The world is too full of facts and opinions and options that political and cultural expression is necessary, and all expression is manipulative. Without loud and repeated expositions on the situations in Darfur and Iraq, or of gay rights and art expositions, people forget.
Everything we say and do contains an unavoidable element of manipulation. Our privileged role as Sartrian Others infuses every action and inaction with meaning. Every relationship has an element of power struggle, each of us trying grapple others into acknowledging our existence as free-willed, indefinable beings.
The pervasiveness and necessity of manipulation demands that we use it consciously. The potential for hurting others by its unacknowledged use is enormous.
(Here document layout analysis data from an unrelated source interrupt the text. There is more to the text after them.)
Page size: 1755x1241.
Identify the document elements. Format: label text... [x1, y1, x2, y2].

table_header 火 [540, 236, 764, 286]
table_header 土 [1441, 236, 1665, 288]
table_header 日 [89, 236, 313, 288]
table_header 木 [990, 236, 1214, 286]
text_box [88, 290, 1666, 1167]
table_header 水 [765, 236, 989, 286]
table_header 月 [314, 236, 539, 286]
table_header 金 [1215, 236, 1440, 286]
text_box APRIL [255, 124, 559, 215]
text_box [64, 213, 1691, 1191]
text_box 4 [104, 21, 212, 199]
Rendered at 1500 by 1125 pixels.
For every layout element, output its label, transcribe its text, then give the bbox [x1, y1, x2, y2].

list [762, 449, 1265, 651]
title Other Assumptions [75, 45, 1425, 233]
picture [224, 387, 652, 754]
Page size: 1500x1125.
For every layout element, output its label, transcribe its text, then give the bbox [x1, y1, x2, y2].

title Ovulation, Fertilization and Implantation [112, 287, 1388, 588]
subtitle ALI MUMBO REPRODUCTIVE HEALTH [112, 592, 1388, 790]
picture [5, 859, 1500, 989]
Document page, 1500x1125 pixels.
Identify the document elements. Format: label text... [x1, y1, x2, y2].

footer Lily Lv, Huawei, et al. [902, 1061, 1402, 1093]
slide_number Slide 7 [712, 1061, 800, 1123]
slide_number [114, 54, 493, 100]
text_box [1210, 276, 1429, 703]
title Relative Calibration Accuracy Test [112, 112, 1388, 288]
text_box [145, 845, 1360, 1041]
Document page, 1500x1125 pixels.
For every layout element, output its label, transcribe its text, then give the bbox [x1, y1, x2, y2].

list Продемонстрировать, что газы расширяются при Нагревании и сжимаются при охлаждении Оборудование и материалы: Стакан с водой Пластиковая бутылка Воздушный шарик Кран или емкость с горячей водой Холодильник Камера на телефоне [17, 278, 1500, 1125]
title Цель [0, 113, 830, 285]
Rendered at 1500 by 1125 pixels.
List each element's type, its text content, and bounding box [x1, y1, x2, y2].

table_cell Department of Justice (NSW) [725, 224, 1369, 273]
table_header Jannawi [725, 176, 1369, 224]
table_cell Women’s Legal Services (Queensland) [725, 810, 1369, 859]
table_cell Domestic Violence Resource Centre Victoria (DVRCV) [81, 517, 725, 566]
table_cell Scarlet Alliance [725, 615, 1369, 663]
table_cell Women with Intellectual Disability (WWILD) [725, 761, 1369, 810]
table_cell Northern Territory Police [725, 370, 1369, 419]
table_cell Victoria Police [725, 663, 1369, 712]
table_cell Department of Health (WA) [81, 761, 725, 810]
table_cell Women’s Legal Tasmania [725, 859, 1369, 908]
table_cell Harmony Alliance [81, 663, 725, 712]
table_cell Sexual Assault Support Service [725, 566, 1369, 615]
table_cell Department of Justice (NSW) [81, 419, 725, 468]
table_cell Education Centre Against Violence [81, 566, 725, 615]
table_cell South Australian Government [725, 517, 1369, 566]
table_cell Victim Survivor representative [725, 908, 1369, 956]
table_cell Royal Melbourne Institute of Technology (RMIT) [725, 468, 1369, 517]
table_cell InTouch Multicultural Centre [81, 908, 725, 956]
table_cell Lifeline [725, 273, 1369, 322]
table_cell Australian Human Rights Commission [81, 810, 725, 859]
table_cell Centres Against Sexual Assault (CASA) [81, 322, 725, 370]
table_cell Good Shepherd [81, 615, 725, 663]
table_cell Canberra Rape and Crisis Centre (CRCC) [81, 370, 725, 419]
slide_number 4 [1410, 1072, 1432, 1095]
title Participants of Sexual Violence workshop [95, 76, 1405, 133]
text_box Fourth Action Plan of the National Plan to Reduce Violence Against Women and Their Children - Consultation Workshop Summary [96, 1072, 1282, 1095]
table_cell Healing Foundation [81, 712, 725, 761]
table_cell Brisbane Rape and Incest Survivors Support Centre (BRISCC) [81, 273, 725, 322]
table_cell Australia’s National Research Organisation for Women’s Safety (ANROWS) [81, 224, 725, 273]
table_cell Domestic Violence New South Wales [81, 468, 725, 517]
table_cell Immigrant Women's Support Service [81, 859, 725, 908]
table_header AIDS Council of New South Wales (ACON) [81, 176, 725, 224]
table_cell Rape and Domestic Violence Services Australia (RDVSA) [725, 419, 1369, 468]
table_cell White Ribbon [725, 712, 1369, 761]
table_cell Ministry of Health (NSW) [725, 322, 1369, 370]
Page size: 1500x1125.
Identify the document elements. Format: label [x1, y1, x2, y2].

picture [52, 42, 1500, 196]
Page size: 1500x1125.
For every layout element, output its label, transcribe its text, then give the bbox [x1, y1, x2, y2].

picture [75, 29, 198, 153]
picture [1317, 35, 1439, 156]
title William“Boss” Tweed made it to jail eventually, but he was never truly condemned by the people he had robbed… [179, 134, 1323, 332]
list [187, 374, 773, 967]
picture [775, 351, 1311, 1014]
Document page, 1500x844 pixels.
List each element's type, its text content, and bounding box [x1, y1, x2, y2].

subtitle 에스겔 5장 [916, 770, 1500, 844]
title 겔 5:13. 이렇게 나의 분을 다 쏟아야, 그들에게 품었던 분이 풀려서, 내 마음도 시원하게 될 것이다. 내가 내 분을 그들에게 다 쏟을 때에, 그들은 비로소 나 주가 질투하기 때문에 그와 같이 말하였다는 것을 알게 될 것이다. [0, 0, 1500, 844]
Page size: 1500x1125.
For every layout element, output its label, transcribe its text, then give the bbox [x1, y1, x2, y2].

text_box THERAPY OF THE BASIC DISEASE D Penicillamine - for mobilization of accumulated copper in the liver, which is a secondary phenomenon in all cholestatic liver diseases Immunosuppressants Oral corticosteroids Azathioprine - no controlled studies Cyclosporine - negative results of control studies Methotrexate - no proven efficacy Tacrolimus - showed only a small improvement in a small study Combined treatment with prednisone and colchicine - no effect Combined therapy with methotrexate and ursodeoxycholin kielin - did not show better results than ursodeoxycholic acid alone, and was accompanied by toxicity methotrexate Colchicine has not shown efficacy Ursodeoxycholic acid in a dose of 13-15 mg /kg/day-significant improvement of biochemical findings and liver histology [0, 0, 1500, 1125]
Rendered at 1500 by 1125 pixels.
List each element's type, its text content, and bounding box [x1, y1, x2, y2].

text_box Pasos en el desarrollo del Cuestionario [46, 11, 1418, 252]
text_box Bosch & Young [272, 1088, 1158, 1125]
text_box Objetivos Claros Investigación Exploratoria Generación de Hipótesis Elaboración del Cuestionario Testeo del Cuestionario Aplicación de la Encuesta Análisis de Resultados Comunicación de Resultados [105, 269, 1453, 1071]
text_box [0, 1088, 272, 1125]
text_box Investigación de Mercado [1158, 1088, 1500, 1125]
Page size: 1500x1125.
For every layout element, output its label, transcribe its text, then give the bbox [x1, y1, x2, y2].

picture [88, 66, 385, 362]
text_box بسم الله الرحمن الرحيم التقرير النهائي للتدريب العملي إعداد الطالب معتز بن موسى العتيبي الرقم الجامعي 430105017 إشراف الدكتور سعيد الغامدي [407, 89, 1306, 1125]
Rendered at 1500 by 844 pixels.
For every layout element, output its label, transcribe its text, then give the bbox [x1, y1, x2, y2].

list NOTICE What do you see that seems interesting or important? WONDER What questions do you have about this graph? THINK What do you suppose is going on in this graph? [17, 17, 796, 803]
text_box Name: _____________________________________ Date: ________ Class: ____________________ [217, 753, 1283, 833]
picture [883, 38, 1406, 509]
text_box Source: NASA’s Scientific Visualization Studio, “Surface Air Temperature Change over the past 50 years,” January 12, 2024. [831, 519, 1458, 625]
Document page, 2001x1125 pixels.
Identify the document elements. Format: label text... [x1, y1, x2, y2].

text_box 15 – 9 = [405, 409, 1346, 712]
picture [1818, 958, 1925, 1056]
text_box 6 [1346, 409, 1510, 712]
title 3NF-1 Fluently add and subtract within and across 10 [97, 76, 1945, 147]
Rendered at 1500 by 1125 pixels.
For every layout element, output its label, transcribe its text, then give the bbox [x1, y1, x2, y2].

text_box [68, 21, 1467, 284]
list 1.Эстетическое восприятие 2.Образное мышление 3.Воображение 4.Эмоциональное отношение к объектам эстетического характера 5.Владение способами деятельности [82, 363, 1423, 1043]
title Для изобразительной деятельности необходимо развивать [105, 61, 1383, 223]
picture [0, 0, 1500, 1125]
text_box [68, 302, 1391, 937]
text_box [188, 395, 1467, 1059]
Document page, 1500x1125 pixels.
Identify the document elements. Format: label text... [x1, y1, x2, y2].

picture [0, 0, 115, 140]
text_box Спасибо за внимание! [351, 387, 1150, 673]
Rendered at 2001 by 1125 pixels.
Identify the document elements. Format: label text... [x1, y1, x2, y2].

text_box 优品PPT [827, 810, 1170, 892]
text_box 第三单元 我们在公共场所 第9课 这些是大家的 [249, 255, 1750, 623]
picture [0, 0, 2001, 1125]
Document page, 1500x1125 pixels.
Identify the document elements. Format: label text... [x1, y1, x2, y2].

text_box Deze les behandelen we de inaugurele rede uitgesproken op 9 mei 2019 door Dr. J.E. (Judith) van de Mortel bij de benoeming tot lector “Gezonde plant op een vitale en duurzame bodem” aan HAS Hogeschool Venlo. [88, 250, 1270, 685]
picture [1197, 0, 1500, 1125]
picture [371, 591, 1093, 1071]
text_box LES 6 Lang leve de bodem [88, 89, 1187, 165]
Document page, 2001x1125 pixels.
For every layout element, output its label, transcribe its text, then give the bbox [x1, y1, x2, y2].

Refusing to acknowledge manipulation is disavowing responsibility for it. Good people have a responsibility to develop their powers of manipulation, micro and macro.
But necessity is not a justification for unhindered use. There are ways to manipulate more and less, and more and less appropriate situations, approaches, and responses.
One possible principle is that manipulation must be used in the service of providing for free choice. For example, the purpose of education is to raise people who have the background and skills necessary to teach themselves. Manipulation in psychotherapy should be limited to making clients more capable of making choices in their lives.
Troublingly, this conception of manipulation is always as a means to an end, with the end being the only justification for the means. Moreover, it’s the particular Kantian evil of making another person into a means to one’s own ends. How much manipulation is allowable for how lofty of ends? And if 50’s era housewives delude themselves into being mostly happy, who’s to say their lack of choice is wrong?
Another solution is to respect a kind of anarchy, in honoring the right to refuse. If everyone can start life as independent and free and with 50 acres and a mule surrounded by high walls, any connections they choose to make are a consensual invitation to be manipulated. But that is a fantasy world. We are not free in that way, we cannot live independently from society, and there is no exit from our fellow human beings.
We need a new conception of humans and humanity for the modern world. Human choice is a medley of manipulation, and manipulation is a prerequisite to choice. Manipulation is not the Schopenhauer’s beastly exertion of power—it is amongst the highest and most noble arts of which humankind of capable.
Manipulation is a fundamental relation between people. The myth of the rugged individual disconnects our selves from our framing, the manipulative relations that constantly create us.
We need Martin Buber’s gestalt shift to the supremacy of the relationship. Buber says that there is no “I”, only sides of the “I-It” and “I-You” relations. To be the “I” in an “I-It” relation is to manipulate. For Buber’s, the “I-You” relation was one of passive appreciation, but that is exactly the attitude of openness to manipulation.
We have freedom and choice, but it is a free-will negotiated in concert with Others. The ethics of manipulation are reflected back on us immediately, because they define us. To manipulate another as a means to an end is to oneself become a means. To subvert another’s humanity—even in the service of helping the rise more powerfully from the ashes—is to become an accessory to that process.
Humanism holds that self-service is a natural good. Because of our rationality, our humanity, the fact of our social existence and the goodness inherent in free choice, the path to utopia is in our ability to improve our own situations. If ever more powerful modes of manipulation seem to sour self-service, the problem is not in manipulation, but in our selves.